Stable convergence for the Hubbard model across interaction strengths

Successful capture of metal-insulator transition features

Spectral functions show Hubbard bands and Fermi level suppression

Abstract

We present a time-domain iteration scheme for solving the Dynamical Mean-Field Theory (DMFT) self-consistent equations using retarded Green's functions in real time. Unlike conventional DMFT approaches that operate in imaginary time or frequency space, our scheme operates directly with real-time quantities. This makes it particularly suitable for near-term quantum computing hardware with limited Hilbert spaces, where real-time propagation can be efficiently implemented via Trotterization or variational quantum algorithms. We map the effective impurity problem to a finite one-dimensional chain with a small number of bath sites, solved via exact diagonalization as a proof-of-concept. The hybridization function is iteratively updated through time-domain fitting until self-consistency. We demonstrate stable convergence across a wide range of interaction strengths for the half-filled Hubbard model on a Bethe lattice, successfully capturing the metal-to-insulator transition.

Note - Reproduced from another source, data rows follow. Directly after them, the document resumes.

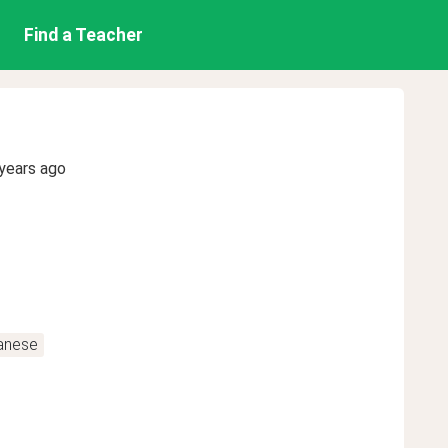
Find a Teacher
years ago
anese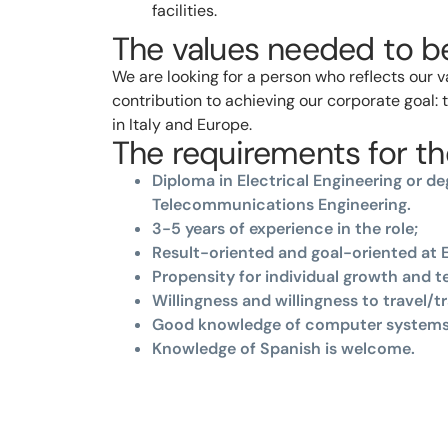
facilities.
The values needed to be
We are looking for a person who reflects our 
contribution to achieving our corporate goal:
in Italy and Europe.
The requirements for the
Diploma in Electrical Engineering or deg
Telecommunications Engineering.
3-5 years of experience in the role;
Result-oriented and goal-oriented at E
Propensity for individual growth and 
Willingness and willingness to travel/tr
Good knowledge of computer systems
Knowledge of Spanish is welcome.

Despite using limited time resolution and a minimal bath discretization, the spectral functions clearly exhibit the emergence of Hubbard bands and the suppression of spectral weight at the Fermi level as interaction strength increases. This overcomes major limitations of two-site DMFT approximations by delivering detailed spectral features while preserving efficiency and compatibility with quantum computing platforms through real-time dynamics.